Included in the investigation report was an aeromedical discussion paper that concluded use of temazepam “during combat or training situations by Army personnel needs further exploration before a specific policy can be drafted and accepted.” And it may “degrade cognitive performance and physiological resources, in some instances even 10 to 12 hours postadministration.

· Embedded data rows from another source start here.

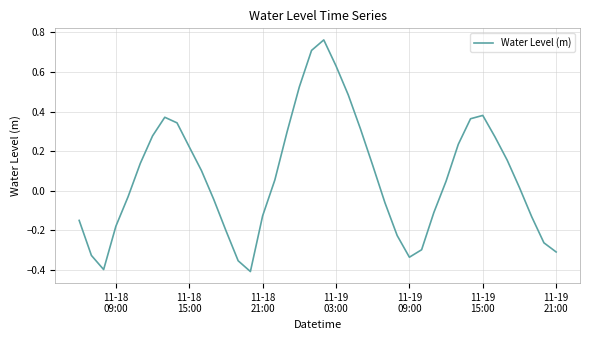

What is the difference between the maximum and minimum values?

1.2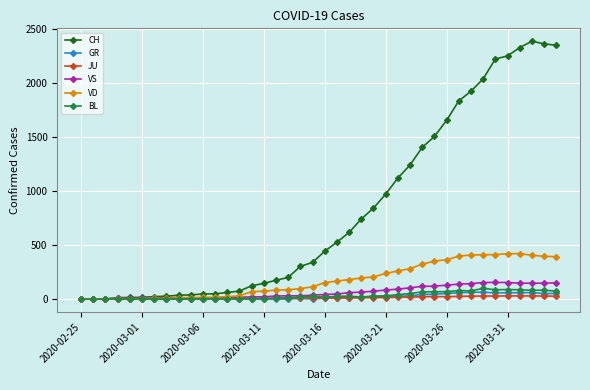

What is the average value of the BL series?

32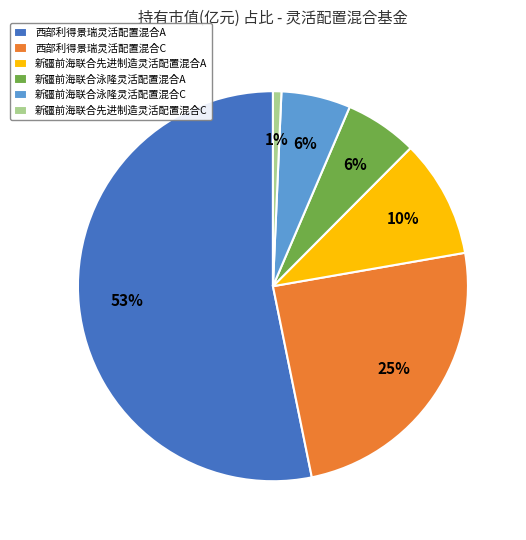

Which category has the smallest portion of the pie?

新疆前海联合先进制造灵活配置混合C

“Any drug which increases the time required to awaken or causes memory or psychomotor impairment postadministration will compromise safety,” the report said.

‘An accident of war’

The soldiers who died in the accident besides Owens and Egnor were Maj. Curtis D. Feistner, who was sitting in the center jump seat but not flying the night of the accident; Staff Sgt. James P. Dorrity; Staff Sgt. Kerry W. Frith; Staff Sgt. Bruce A. Rushforth Jr.; Sgt. Jeremy D. Foshee; and Spc. Thomas F. Allison. The Air Force personnel were Master Sgt. William L. McDaniel II and Staff Sgt. Juan M. Ridout.

The news of the drug use “does not change the way we feel, one iota,” said Pat Allison, Thomas Allison’s mother. Pat Allison said her son was to be promoted to sergeant in March 2002.

“I know our son would have flown with those same men on the same mission and would have been very proud doing it. … We feel it was an accident of war, and that’s all we want to say about it.”